→ **Work instructions**
Go over the entries below line by line, copying each one that contains the word "from".

Data entries
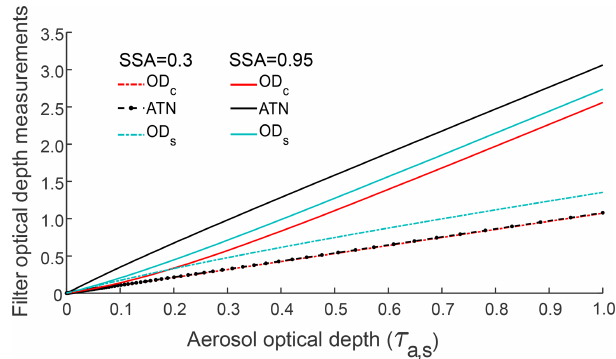
Figure 2. Modeled values of filter optical depth measures (OD c , ATN, and OD s ) with increasing aerosol optical depth ( τ a , s ) of de- posited highly absorbing (SSA = 0 . 3) or highly scattering (SSA = 0 . 95) aerosols. Fixed blank optics were assumed.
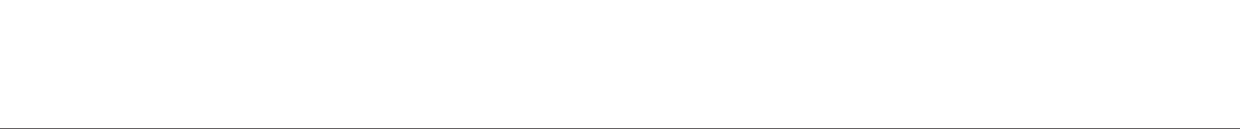
Frontiers in Nutrition |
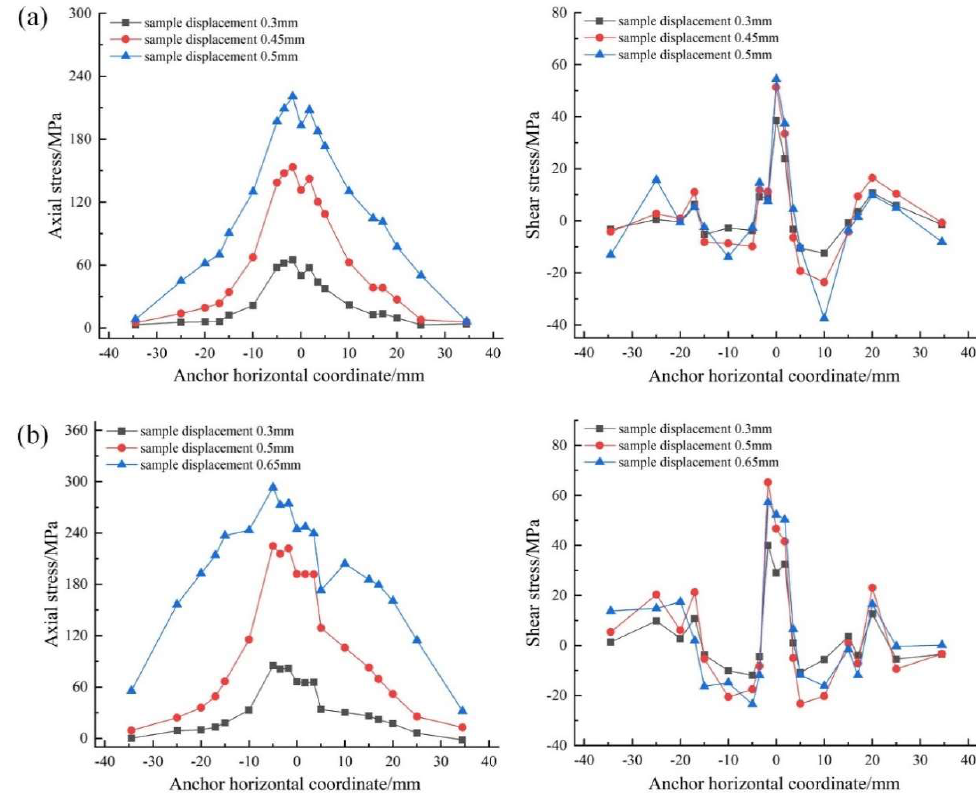
Figure 21. Axial and shear stress distribution for anchor: ( a ) F−45 sample; ( b ) R−45 sample.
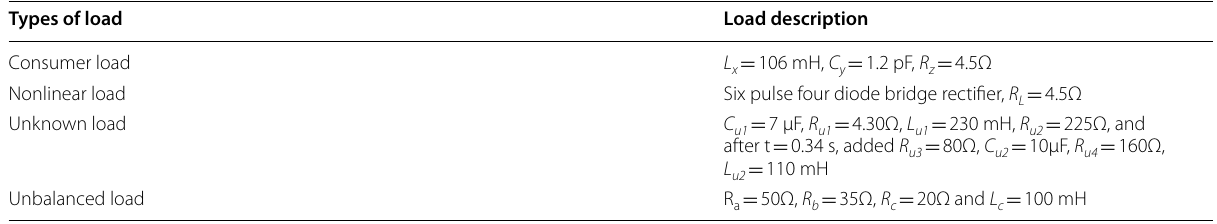
Table 12 Parameters of three‑phase load Types of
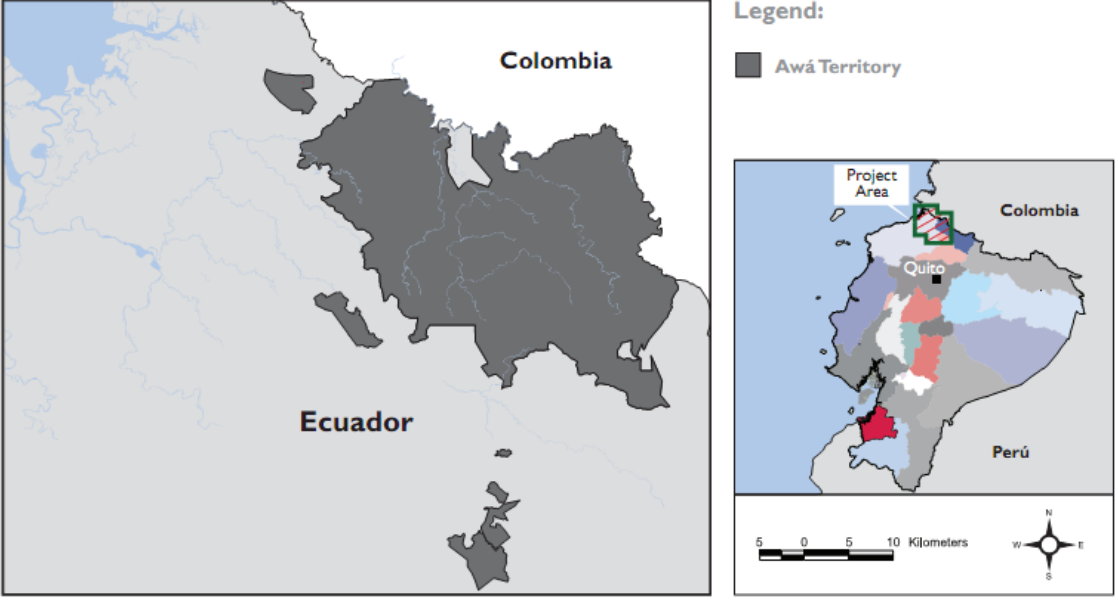
Figure 3. Territory managed by the Awa Indian nation within Ecuador. Adapted from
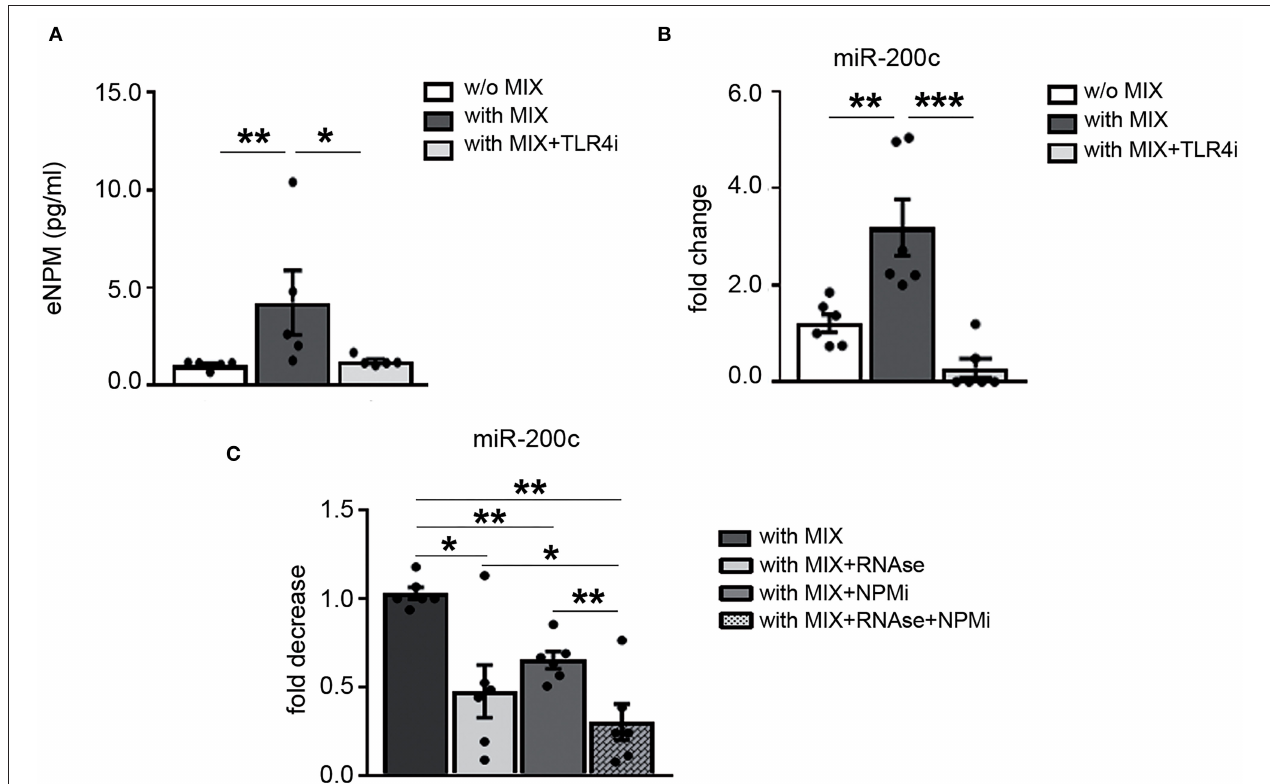
FIGURE 6 | TRL4-based mechanism regulates NPM and miR-200c secretion in response to cytokine mix and miR-200c and NPM physically interact. HaCaT were pre-treated with 100 µ M TLR4i for 30min and then treated or not for 8h with cytokine MIX (IL-17A, IL-22, TNF- α , and IFN- γ ). (A) Media were collected and analyzed by ELISA assay for the presence of eNPM. eNPM increased levels by cytokine MIX were significantly decreased by TLR4i ( n = 5; * p < 0.05; ** p < 0.01). (B) qRT-PCR of miR-200c from the supernatant show that miR-200c increase elicited by cytokine MIX treatment is significantly reduced by TLR4i ( n = 6; ** p < 0.01; *** p < 0.001). (C) HaCaT were treated with cytokine MIX for 8h then supernatants were collected and treated either with RNase or 200 µ M NPM inhibitor (NPMi) or 2 µ g/ml RNAse together with 200 µ M NPMi for 15 min at 37 ◦ C ( n = 6, * p < 0.05; ** p < 0.01).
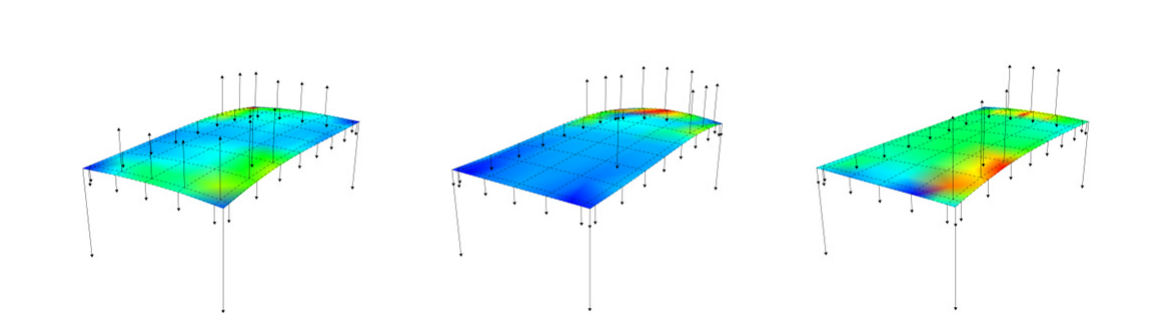
Fig. 2 Variable single sheet curvatures and applied bending force equilibrium.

→ **Answer to this task**
Figure 3. Territory managed by the Awa Indian nation within Ecuador. Adapted from
FIGURE 6 | TRL4-based mechanism regulates NPM and miR-200c secretion in response to cytokine mix and miR-200c and NPM physically interact. HaCaT were pre-treated with 100 µ M TLR4i for 30min and then treated or not for 8h with cytokine MIX (IL-17A, IL-22, TNF- α , and IFN- γ ). (A) Media were collected and analyzed by ELISA assay for the presence of eNPM. eNPM increased levels by cytokine MIX were significantly decreased by TLR4i ( n = 5; * p < 0.05; ** p < 0.01). (B) qRT-PCR of miR-200c from the supernatant show that miR-200c increase elicited by cytokine MIX treatment is significantly reduced by TLR4i ( n = 6; ** p < 0.01; *** p < 0.001). (C) HaCaT were treated with cytokine MIX for 8h then supernatants were collected and treated either with RNase or 200 µ M NPM inhibitor (NPMi) or 2 µ g/ml RNAse together with 200 µ M NPMi for 15 min at 37 ◦ C ( n = 6, * p < 0.05; ** p < 0.01).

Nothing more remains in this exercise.